La IIIème République, qui a été interrompue par la seconde guerre mondiale et le régime de Vichy en 1940, a été établie par la constitution de 1875. Elle a ainsi été la plus longue expérience démocratique continue de l'histoire française, avant d'être dépassée en 2010 par les deux périodes successives de la IVème République et de la Vème, respectivement depuis 1945 et depuis 1958.

Cette longévité démocratique contraste avec la brièveté des expériences de la Première République après la Révolution Française, entre 1792 et le coup d'Etat de Napoléon Ier en 1804, ainsi que de la Seconde République après la révolution de 1848, jusqu'à la proclamation en 1851 du Second Empire par Napoléon III, après son élection comme Président de la République. Le développement d'une opinion publique plus populaire, informée par l'école obligatoire et le journalisme de presse écrite, semble bien avoir été un facteur de stabilité démocratique.
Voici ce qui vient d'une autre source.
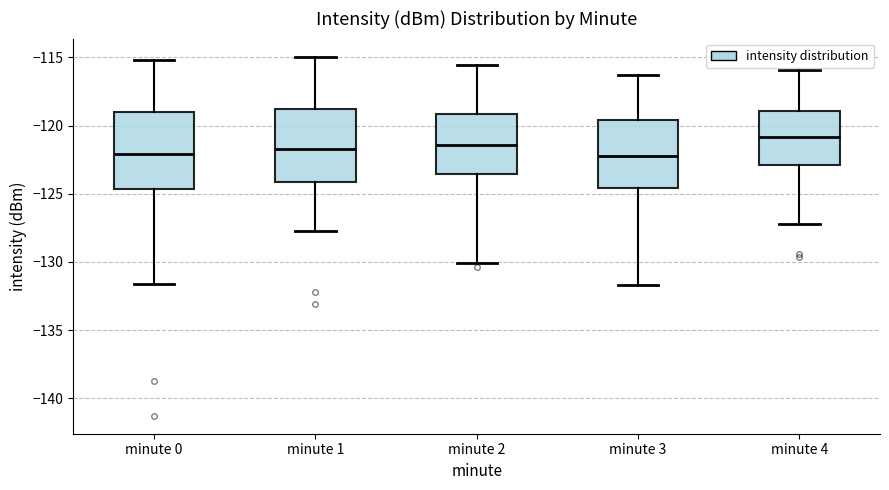

Where does the upper whisker of the box for minute 1 end on the y-axis? The values are not printed on the chart, so give them approximately, as read against the axis.

-115.0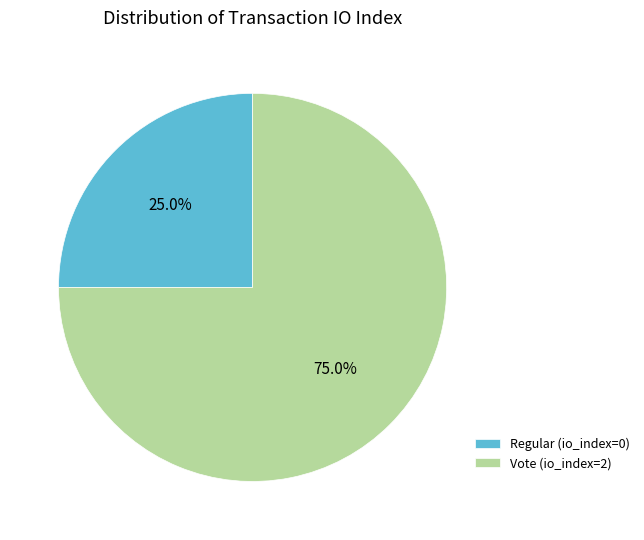

Count the number of slices in the pie.

2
Les critiques contre des groupes de députés élus accusés de confisquer le pouvoir, ainsi que l'appel à des hommes forts anti-parlementaristes, ont certes bien existé sous la IIIème République. Ce fut le cas notamment avec le mouvement du Général Boulanger à la fin des années 1880. Mais Georges Boulanger n'a pas pu réussir à imposer un pouvoir personnel à la tête du pays comme Napoléon puis Louis-Napoléon Bonaparte avaient pu le faire auparavant.



Rappel : il faut toujours conclure le devoir en commençant par résumer la réponse, apportée par le développement, à la question du sujet. On peut s'inspirer pour cela des titres des parties principales annoncés en fin d'introduction, mais il faut donner de ces quelques phrases une version plus détaillée et si possible plus affirmative, compte tenu des précisions données plus haut dans le développement.

Elargissement du sujet vers d'autres questions   "La démocratie est l'organisation pacifique de la concurrence pour le pouvoir". Si on admet que cette définition de Raymond Aron est peut-être plus réaliste que celle (étymologique) de Georges Washington, la démocratie directe n'est pas une alternative sérieuse à la démocratie représentative, et l'existence d'une opinion publique informée, largement connue et diffusée, est importante à la fois pour contrôler l'action des représentants élus et pour en renforcer la légitimité.